TiFlash Blog about Column Storage Implementation Using LSM-Tree

khaiwang · March 17, 2022, 9:58am

Hi~ I’m reading the blog about columnar storage engine in TiFlash (https://pingcap.com/zh/blog/how-tidb-implements-columnar-storage-engine), the author says they tried to implement columnar storage using LSM-Tree but its read performance is not as good as Delta-Tree, I wonder what engineers working on TiFlash have done with LSM-Tree (optimization, reorganization or other design) to implement columnar storage. Is there any documentation I can achieve?

flow · March 18, 2022, 9:21am

Great question.

As you may know that the code base of TiFlash is based on ClickHouse. So the first version of the columnar storage engine in TiFlash is MergeTree, the storage engine of ClickHouse.
MergeTree has a LSM-Tree like structure, and uses Size Tired Compaction strategy.

Here are some efforts we tried on MergeTree to make it more suitable for TiDB’s HTAP workload.

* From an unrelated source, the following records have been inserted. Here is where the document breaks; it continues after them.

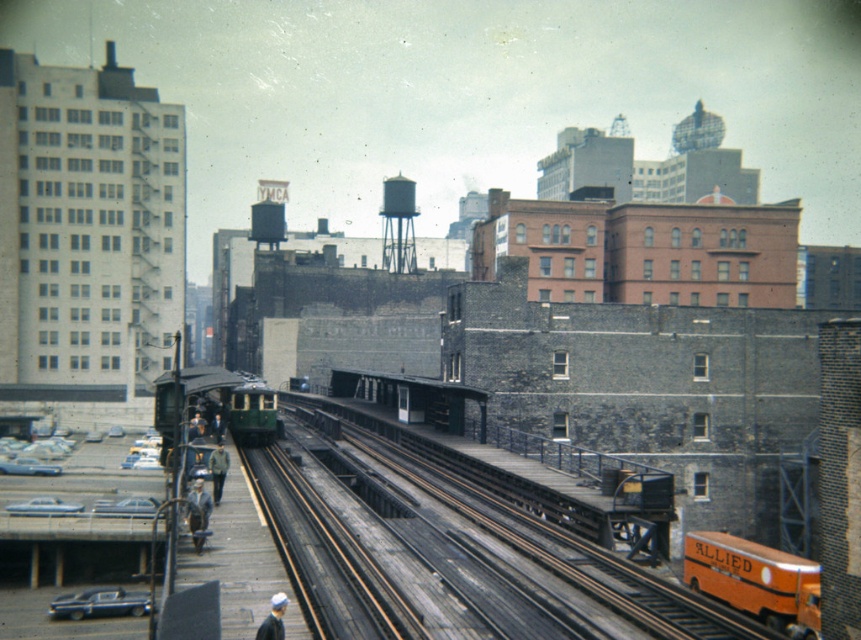
Can you confirm if light brown leather jacket at center is positioned below khaki fabric jacket at center?

Indeed, light brown leather jacket at center is positioned under khaki fabric jacket at center.

Is point (195, 538) positioned after point (223, 458)?

No.

The image size is (861, 640). In order to click on light brown leather jacket at center in this screenshot , I will do `click(197, 513)`.

Does green matte train at center come in front of white fabric hat at lower center?

No, green matte train at center is behind white fabric hat at lower center.

Who is more forward, (164, 440) or (276, 605)?

Point (276, 605)

I want to click on green matte train at center, so click(x=230, y=403).

Does light brown leather jacket at center have a larger size compared to white fabric hat at lower center?

Yes, light brown leather jacket at center is bigger than white fabric hat at lower center.

Can you confirm if light brown leather jacket at center is smaller than white fabric hat at lower center?

Incorrect, light brown leather jacket at center is not smaller in size than white fabric hat at lower center.

Does point (202, 497) come in front of point (270, 616)?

Since we need to guarantee strong consistency based on MVCC model, we added 3 columns: PK, Version(the commit_ts in TiDB), IsDeleted (upsert or delete). And for each read, we need to merge all related files together.
We found that the more files, i.e. more levels in LSM-Tree, the slower the read speed. Even though many clever tricks are used. So we have to do full compactions on the whole table data after some kind of threshold. It solved some problems with huge drawbacks: the performance is unstable and the write amplification is large.
Then we realize that the better way to solve the “too many levels” problem is splitting the LSM-Tree into smaller ones. So that each small LSM-Tree has limited data and limited files. The read speed is better and more stable.
Many small LSM-Tree means many individual flush operations. Note that for write throughput, we don’t have a WAL file to provide durability. Because the raft log in the raftstore already provide durability before the data is actually written into TiFlash’s columnar storage engine. So the flush operations become more frequent. And the result is many small files. Small files are bad for read performance.
To solve the “many small files” problem, we made two optimizations: 1. use an object storage to store those small files; 2. do small compaction constantly on them.
We found that merge is still slowing down the read performance, even though the related files are less. It is really a pain on the ass. To resolve it once and for all, we created a structure called DeltaIndex to eliminate the expensive key comparing processing, and to speed up data copy(by batch copy).
And now we have a DeltaTree!

flow · March 18, 2022, 9:26am

And sadly we don’t have further blogs about DeltaTree. And there is a plan to make more after we OPEN SOURCE TiFlash.

khaiwang · March 19, 2022, 2:17pm

Thanks for your detailed reply and now I have a clear idea about the development of TiFlash.
The mechanisms LSM-Tree designed for write optimization actually slow down its read performance and make it not very suitable for columnar storage.
It seems like a general (and popular) storage architecture for HTAP is a Key-Value based storage engine for OLTP and a file-based storage engine for OLAP workloads just like TiKV and TiFlash in TiDB. I really wonder what makes it not a good choice to implement column storage based on Key-Value storage, is the poor read performance of LSM-Tree?

flow · March 21, 2022, 6:30am

@khaiwang

In fact, I’m very open to implementing a columnar storage engine based on K-V storage. And Rockset seems made a very good example. The outcome of Rockset looks promising, and I really like the flexibility of its data model. The main concern is that the read performance is slowed down by the K-V API, and the extra steps of converting K-V data into column format data.

Here is an example. The performance between ClickHouse (column native) and Rockset:

And note that the Altinity guy used a flattened mode(because ClickHouse runs join poorly). We only consider the result of Q1, as both ClickHouse and Rockset don’t need to do joins, which is fair enough.